# Drowning at HHV lagoon



## Rodent (Oct 6, 2009)

Take a look at this recent article I found. 

http://www.starbulletin.com/news/20090807_Mans_death_raises_concern_about_Hiltons_5-acre_lagoon.html


----------



## alwysonvac (Oct 6, 2009)

Thanks for posting this article. 

Hopefully they will take some sort of action to prevent this from happening again. It's very sad and scary to read that an earlier incident occurred and nothing was done to prevent future problems.


----------



## Zac495 (Oct 6, 2009)

You know - I hated that lagoon when I was there.


----------



## ricoba (Oct 6, 2009)

Zac495 said:


> You know - I hated that lagoon when I was there.



Ellen, I am curious why?  You should have seen it before the renovation, it's much nicer now than it was.  It used to almost look like a swamp.  I didn't swim in it this time, but I do think it looks much better than previously.


----------



## pianodinosaur (Oct 6, 2009)

Que Lastima. 

There is nothing safe about a pool, lagoon, cruise ship, or any other kind of water sport or recreational water activity.  Two years ago, a child in our community drowned to death in a backyard pool during a family Thanksgiving celebration.  Nobody recognized the child was missing until it was too late.  We should pray for the poor man and his family and encourage Hilton to improve safety.

**SET TASK 1**: Reproduce the entire forum thread about the lagoon drowning, word for word.

**MATERIAL FOR THIS EXERCISE**:
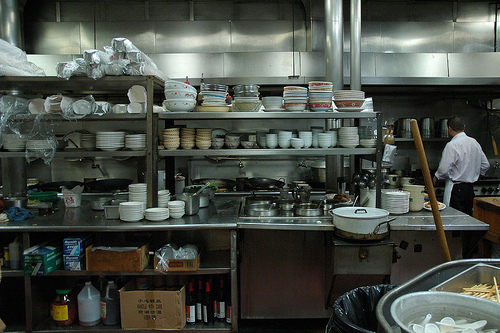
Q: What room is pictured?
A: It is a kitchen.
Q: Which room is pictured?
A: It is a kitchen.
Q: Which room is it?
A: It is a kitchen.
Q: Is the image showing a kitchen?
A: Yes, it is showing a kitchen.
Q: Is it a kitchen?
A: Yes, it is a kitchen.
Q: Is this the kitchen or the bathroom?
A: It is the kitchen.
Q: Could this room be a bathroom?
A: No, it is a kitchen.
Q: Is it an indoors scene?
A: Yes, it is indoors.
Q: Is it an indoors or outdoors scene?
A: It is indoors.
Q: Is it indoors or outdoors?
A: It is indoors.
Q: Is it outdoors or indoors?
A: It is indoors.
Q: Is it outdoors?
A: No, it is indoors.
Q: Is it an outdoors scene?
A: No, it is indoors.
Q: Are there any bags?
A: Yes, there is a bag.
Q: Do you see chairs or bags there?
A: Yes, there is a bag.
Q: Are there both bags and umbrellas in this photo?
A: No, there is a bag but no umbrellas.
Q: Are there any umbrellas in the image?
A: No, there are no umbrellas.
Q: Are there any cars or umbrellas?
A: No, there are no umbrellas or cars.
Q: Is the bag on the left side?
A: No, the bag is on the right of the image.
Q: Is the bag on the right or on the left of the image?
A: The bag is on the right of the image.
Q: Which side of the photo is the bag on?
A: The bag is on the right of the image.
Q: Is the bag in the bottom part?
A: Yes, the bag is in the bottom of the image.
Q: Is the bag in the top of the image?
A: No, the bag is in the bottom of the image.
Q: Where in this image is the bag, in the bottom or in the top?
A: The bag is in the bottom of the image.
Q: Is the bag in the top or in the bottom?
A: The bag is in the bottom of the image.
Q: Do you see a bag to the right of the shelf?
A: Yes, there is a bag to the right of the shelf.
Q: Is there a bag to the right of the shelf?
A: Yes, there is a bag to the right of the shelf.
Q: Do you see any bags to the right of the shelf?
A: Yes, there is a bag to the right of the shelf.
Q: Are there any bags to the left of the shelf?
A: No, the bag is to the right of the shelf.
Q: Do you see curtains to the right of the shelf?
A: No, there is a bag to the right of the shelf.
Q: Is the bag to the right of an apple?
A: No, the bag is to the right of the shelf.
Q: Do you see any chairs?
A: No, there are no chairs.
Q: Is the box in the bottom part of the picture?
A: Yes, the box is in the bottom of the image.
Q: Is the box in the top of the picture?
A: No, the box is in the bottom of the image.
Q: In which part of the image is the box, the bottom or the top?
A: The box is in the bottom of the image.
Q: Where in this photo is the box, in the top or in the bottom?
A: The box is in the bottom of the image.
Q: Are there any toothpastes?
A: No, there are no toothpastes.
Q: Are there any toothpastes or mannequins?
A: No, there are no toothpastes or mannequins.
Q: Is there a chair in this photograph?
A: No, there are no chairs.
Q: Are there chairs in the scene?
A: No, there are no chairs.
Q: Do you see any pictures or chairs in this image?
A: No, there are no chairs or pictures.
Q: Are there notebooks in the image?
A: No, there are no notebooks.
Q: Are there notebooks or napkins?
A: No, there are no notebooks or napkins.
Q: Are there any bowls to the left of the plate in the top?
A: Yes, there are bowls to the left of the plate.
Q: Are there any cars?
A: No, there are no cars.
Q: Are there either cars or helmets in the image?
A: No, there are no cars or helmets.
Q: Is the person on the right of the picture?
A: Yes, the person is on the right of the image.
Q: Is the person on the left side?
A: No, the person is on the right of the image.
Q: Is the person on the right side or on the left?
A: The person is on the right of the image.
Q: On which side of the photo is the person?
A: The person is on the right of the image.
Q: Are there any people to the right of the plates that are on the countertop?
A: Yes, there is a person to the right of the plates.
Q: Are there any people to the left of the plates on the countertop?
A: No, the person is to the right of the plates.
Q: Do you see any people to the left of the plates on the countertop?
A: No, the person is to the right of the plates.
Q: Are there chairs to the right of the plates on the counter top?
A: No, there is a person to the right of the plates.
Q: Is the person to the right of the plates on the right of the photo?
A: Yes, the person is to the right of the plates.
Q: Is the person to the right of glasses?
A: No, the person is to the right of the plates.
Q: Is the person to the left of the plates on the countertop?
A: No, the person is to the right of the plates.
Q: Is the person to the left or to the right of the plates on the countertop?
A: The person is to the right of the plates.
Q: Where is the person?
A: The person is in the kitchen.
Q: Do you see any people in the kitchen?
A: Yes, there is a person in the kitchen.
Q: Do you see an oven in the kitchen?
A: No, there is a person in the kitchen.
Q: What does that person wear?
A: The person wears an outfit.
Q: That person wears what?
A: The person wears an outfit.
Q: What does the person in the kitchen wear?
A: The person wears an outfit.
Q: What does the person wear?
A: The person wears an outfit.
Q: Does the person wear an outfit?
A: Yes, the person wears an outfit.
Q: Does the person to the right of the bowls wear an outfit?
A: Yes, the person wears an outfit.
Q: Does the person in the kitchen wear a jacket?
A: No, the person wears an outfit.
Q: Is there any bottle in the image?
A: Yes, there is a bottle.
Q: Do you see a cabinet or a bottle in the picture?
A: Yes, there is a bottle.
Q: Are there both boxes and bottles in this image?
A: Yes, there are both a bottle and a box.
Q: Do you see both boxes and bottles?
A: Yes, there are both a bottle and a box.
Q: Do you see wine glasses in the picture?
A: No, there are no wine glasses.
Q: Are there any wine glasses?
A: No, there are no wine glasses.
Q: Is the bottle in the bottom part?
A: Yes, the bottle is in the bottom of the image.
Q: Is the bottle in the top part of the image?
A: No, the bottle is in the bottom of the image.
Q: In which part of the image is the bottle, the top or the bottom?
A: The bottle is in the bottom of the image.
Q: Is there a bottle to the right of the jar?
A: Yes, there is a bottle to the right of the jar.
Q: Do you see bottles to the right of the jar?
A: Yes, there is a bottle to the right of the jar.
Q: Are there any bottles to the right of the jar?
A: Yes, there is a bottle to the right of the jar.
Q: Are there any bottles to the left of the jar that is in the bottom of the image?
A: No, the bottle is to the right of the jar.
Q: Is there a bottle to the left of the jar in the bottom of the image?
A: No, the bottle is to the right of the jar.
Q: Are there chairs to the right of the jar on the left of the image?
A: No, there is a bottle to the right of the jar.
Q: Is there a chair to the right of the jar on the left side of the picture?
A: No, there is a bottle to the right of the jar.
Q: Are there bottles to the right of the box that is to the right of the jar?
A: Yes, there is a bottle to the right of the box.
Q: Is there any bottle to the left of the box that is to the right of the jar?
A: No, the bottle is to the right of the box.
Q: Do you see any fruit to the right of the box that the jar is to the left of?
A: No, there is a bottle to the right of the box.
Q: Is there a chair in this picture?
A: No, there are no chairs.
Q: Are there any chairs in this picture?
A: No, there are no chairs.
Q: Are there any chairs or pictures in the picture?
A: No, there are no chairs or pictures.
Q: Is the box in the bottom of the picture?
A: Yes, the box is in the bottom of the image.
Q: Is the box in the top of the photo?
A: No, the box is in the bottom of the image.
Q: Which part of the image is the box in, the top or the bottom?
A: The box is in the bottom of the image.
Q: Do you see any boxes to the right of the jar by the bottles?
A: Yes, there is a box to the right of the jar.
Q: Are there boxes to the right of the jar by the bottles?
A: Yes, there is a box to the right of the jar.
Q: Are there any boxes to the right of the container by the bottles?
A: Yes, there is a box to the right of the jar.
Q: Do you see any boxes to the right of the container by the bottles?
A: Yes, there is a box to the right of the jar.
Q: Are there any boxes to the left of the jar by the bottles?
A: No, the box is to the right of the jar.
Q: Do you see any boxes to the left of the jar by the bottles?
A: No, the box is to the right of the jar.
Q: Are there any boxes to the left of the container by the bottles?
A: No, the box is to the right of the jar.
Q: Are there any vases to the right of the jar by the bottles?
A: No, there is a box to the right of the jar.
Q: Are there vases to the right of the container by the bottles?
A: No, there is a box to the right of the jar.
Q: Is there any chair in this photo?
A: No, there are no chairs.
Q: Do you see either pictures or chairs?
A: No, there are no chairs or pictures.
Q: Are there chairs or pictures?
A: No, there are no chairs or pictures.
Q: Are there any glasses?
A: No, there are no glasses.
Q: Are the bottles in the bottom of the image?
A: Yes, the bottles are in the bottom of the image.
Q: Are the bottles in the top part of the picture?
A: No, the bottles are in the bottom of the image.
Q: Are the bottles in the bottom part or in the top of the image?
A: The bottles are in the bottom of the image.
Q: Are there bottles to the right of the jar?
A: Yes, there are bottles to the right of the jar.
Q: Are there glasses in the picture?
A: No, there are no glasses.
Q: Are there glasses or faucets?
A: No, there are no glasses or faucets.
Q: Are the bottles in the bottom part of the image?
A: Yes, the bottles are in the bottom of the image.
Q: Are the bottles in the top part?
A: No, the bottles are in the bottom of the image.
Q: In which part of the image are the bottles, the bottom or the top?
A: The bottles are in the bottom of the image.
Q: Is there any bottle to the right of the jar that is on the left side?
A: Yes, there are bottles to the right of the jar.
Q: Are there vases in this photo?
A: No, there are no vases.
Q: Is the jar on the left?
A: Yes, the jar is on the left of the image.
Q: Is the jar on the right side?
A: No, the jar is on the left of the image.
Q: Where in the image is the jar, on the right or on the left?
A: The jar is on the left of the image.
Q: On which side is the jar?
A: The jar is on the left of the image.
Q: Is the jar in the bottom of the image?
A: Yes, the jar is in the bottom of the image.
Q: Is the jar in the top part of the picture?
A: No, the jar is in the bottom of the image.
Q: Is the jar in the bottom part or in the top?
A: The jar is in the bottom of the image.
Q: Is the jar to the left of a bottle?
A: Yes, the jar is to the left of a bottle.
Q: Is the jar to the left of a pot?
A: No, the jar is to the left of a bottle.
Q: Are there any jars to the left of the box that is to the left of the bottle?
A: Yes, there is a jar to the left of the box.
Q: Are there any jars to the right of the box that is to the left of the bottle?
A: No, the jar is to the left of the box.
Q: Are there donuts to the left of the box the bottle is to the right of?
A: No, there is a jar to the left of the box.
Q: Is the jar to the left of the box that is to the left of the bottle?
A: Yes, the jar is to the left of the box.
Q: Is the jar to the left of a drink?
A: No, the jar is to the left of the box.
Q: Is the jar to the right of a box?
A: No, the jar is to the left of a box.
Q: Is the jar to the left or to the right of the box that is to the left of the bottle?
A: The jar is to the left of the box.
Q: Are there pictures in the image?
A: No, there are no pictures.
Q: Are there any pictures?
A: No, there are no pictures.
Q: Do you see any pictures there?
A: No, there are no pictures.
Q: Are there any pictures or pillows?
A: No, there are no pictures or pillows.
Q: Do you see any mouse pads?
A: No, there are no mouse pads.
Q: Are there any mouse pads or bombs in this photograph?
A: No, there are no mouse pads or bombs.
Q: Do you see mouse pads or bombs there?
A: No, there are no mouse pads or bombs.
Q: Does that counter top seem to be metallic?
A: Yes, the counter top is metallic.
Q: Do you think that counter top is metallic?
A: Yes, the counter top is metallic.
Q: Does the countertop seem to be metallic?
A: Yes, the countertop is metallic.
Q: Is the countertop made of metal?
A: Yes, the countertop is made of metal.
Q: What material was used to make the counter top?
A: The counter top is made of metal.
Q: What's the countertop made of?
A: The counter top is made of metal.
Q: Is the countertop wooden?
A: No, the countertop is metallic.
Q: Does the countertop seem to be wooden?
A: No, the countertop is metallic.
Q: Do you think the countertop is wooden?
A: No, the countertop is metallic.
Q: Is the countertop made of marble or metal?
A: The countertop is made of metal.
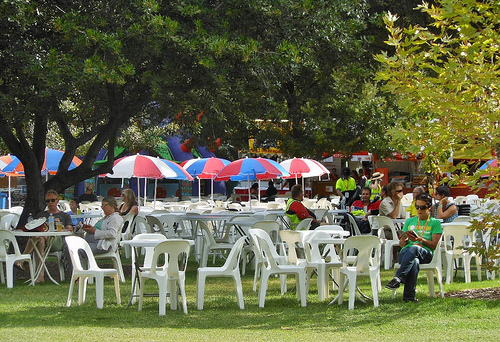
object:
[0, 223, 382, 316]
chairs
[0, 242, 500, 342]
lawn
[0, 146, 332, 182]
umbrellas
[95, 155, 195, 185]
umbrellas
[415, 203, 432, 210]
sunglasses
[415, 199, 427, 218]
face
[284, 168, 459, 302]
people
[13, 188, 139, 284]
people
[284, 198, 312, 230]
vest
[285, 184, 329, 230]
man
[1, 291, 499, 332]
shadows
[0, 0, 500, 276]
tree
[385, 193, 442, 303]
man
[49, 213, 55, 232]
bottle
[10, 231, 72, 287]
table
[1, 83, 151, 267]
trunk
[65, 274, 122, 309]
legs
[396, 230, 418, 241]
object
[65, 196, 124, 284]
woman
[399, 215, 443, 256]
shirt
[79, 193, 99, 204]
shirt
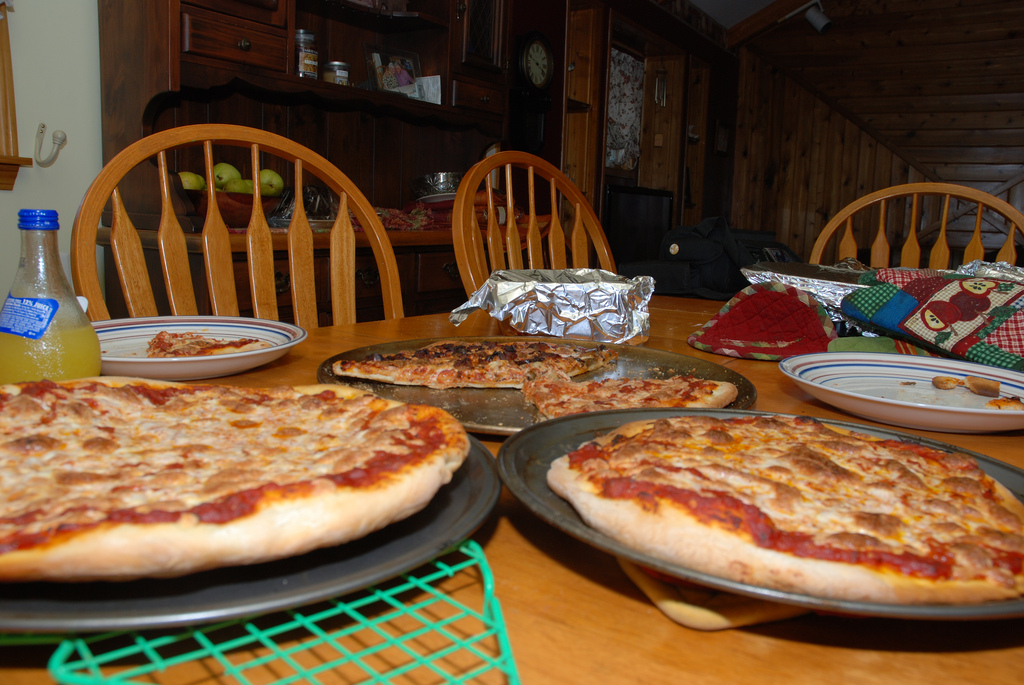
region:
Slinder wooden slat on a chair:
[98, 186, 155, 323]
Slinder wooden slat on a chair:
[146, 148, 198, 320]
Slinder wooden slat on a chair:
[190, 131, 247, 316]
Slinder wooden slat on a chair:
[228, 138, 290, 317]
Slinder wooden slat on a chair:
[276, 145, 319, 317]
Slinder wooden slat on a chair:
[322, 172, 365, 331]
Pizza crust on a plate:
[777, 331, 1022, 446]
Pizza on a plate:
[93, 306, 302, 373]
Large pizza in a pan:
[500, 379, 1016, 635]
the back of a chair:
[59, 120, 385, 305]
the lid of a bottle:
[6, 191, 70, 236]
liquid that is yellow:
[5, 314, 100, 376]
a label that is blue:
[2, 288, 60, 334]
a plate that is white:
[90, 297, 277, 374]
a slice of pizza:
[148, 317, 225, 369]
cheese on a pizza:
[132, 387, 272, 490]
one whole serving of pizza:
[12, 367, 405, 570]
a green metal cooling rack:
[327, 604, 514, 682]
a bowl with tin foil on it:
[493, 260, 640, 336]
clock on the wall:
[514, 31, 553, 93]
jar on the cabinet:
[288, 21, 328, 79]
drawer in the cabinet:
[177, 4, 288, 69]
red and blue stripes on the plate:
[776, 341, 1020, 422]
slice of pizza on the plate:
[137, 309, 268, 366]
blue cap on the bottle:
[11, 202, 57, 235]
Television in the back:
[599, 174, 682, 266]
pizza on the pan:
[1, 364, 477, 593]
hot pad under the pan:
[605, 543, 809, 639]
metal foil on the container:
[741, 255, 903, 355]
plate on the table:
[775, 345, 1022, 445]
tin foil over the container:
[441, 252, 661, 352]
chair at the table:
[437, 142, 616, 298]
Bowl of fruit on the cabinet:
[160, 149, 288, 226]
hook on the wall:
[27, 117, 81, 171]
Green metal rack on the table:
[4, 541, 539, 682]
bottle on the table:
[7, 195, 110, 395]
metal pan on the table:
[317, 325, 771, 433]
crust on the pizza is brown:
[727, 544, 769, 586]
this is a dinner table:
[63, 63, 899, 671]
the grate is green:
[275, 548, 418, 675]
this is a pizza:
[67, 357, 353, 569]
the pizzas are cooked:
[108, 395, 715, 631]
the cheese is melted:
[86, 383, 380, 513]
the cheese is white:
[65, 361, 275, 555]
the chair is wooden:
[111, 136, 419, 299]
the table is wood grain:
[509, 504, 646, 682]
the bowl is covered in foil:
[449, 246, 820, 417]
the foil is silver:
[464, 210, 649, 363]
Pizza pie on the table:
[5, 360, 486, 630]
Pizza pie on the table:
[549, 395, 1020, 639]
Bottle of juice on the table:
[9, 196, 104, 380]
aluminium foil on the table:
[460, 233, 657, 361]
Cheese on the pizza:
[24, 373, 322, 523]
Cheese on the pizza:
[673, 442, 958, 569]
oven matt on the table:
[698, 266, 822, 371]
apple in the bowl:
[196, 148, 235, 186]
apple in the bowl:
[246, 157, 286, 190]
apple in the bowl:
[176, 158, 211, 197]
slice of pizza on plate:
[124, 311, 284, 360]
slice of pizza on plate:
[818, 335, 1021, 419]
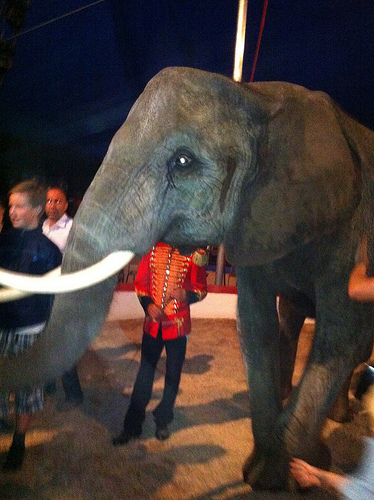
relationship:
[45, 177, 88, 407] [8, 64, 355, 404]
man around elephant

**SET TASK 2**: From the entries, write out the lines beginning at the line that contains "a green metal" and ending after the line that contains "[741, 255, 903, 355]", with nothing else.

**RESULT 1**:
# Drowning at HHV lagoon



## Rodent (Oct 6, 2009)

Take a look at this recent article I found. 

http://www.starbulletin.com/news/20090807_Mans_death_raises_concern_about_Hiltons_5-acre_lagoon.html


----------



## alwysonvac (Oct 6, 2009)

Thanks for posting this article. 

Hopefully they will take some sort of action to prevent this from happening again. It's very sad and scary to read that an earlier incident occurred and nothing was done to prevent future problems.


----------



## Zac495 (Oct 6, 2009)

You know - I hated that lagoon when I was there.


----------



## ricoba (Oct 6, 2009)

Zac495 said:


> You know - I hated that lagoon when I was there.



Ellen, I am curious why?  You should have seen it before the renovation, it's much nicer now than it was.  It used to almost look like a swamp.  I didn't swim in it this time, but I do think it looks much better than previously.


----------



## pianodinosaur (Oct 6, 2009)

Que Lastima. 

There is nothing safe about a pool, lagoon, cruise ship, or any other kind of water sport or recreational water activity.  Two years ago, a child in our community drowned to death in a backyard pool during a family Thanksgiving celebration.  Nobody recognized the child was missing until it was too late.  We should pray for the poor man and his family and encourage Hilton to improve safety.

**RESULT 2**:
a green metal cooling rack:
[327, 604, 514, 682]
a bowl with tin foil on it:
[493, 260, 640, 336]
clock on the wall:
[514, 31, 553, 93]
jar on the cabinet:
[288, 21, 328, 79]
drawer in the cabinet:
[177, 4, 288, 69]
red and blue stripes on the plate:
[776, 341, 1020, 422]
slice of pizza on the plate:
[137, 309, 268, 366]
blue cap on the bottle:
[11, 202, 57, 235]
Television in the back:
[599, 174, 682, 266]
pizza on the pan:
[1, 364, 477, 593]
hot pad under the pan:
[605, 543, 809, 639]
metal foil on the container:
[741, 255, 903, 355]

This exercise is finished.